* [Given passage]
=== Section Start ===

Curcumin reverses diabetes-induced endothelial progenitor cell dysfunction by enhancing MnSOD expression and activity in vitro and in vivo.

Abstract

Diabetes mellitus (DM) causes dysfunction of endothelial progenitor cells (EPCs), resulting in impaired wound healing. EPC therapy is a potential substitute to the current treatments of chronic wounds. Because EPCs isolated from diabetic patients are dysfunctional and therefore pose an obstacle in their efficacious employment in autologous cell therapy, a strategy to rescue them prior to transplantation would be expected to improve the efficacy of autologous cell therapy multifold. Compromised reactive oxygen species scavenging ability being the main cause of EPC dysfunction (EPCD), reactive oxygen species scavengers are likely to reverse or rescue EPCD. Therefore, in this study, we evaluated the potential of curcumin in reversing DM-induced EPCD. We found that in vitro treatment of bone marrow EPCs from diabetic mice (D-EPC) with curcumin restored their functionality, as judged by colony formation, tubule formation, and migration assays. Most importantly, autologous transplantation of curcumin-treated D-EPCs onto diabetic wounds also resulted in accelerated wound healing. Furthermore, curcumin-treated diabetic mice exhibited improved wound healing, as compared with their vehicle-treated diabetic counterparts, underscoring the efficacy of curcumin in vivo as well. The levels and activity of manganese superoxide dismutase (MnSOD) in D-EPCs treated in vitro with curcumin or those isolated from curcumin-treated diabetic mice were comparable with those in non-diabetic EPCs. Addition of methyl mercury chloride to inhibit MnSOD activity during curcumin treatment abolished the salutary effects of curcumin. Our data demonstrate that curcumin reverses DM-induced EPCD by boosting MnSOD expression and activity and emphasizes its potential for use in autologous cell therapy for diabetic wound management.

=== Section End ===

* [Collected material]

=== Section Start ===

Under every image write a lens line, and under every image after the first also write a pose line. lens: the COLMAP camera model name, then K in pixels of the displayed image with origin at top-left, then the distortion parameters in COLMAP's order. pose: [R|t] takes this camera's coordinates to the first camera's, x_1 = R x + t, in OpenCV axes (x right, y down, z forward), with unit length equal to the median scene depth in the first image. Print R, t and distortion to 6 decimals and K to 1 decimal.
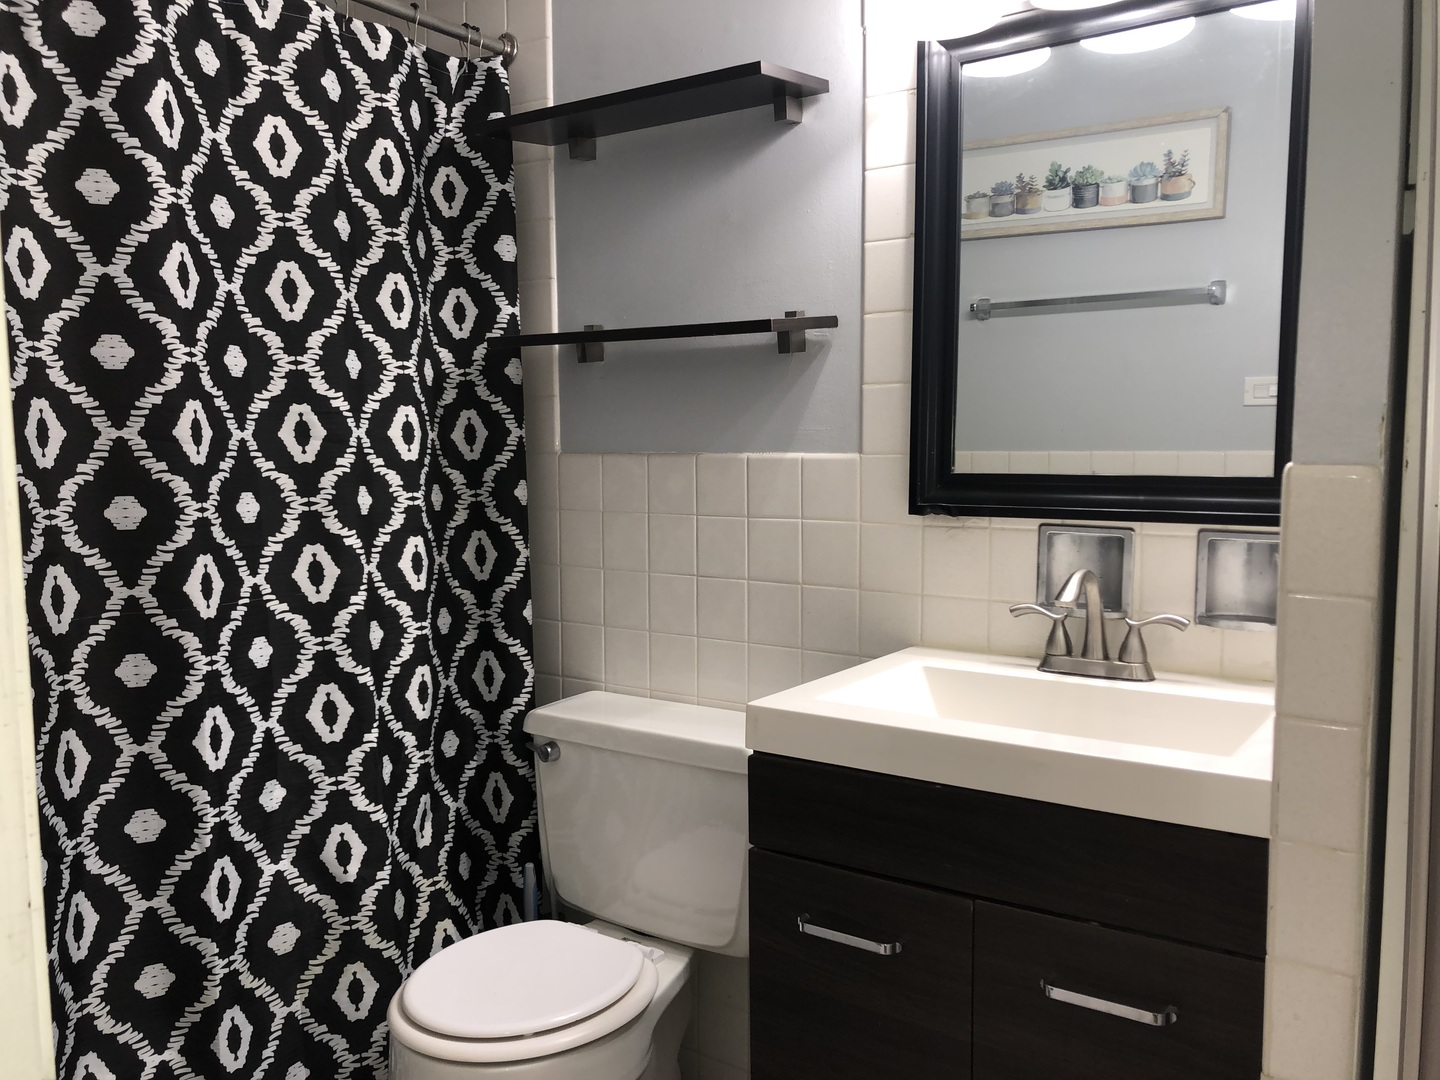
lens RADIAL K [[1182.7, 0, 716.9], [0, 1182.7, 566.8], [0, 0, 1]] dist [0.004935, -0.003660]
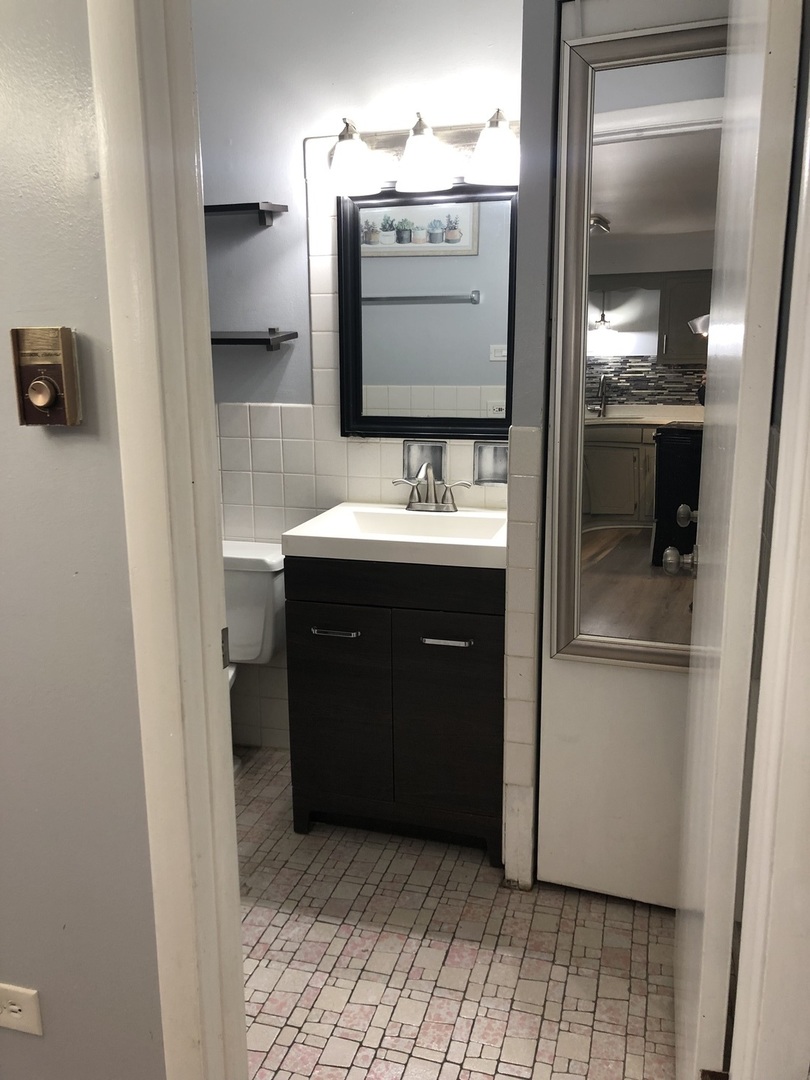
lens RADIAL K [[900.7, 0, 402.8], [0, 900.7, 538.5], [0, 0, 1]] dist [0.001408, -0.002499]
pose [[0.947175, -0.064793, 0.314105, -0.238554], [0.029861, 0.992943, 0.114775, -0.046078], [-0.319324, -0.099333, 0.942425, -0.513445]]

=== Section End ===

* [Tasks to carry out]
1 - In the curcumin abstract, which three assays showed that curcumin restored the function of EPCs from diabetic mice?
2 - Shorten the paragraph in the curcumin abstract that begins "Diabetes mellitus (DM) causes dysfunction" into a bulleted list that keeps its main facts.

* [Exercise answers]
1 - Colony formation, tubule formation, and migration assays.

2 -
- Diabetes mellitus (DM) makes endothelial progenitor cells (EPCs) dysfunctional, which impairs wound healing.
- EPC therapy could replace current treatments for chronic wounds, but EPCs from diabetic patients are dysfunctional. Rescuing them before transplantation would make autologous cell therapy work better.
- EPC dysfunction comes mainly from a weakened ability to scavenge reactive oxygen species, so scavengers of these species may reverse it. The study tested curcumin for this.
- Curcumin treatment in vitro restored the function of bone marrow EPCs from diabetic mice (D-EPCs).
- Transplanting curcumin-treated D-EPCs back onto the same animals' diabetic wounds sped healing.
- Diabetic mice treated with curcumin healed better than vehicle-treated diabetic mice.
- Curcumin brought manganese superoxide dismutase (MnSOD) levels and activity in D-EPCs up to those of non-diabetic EPCs. This was true both in vitro and in EPCs from treated mice.
- Blocking MnSOD with methyl mercury chloride during treatment removed curcumin's benefits.
- Conclusion: curcumin reverses DM-induced EPC dysfunction by raising MnSOD expression and activity. This supports its use in autologous cell therapy for diabetic wounds.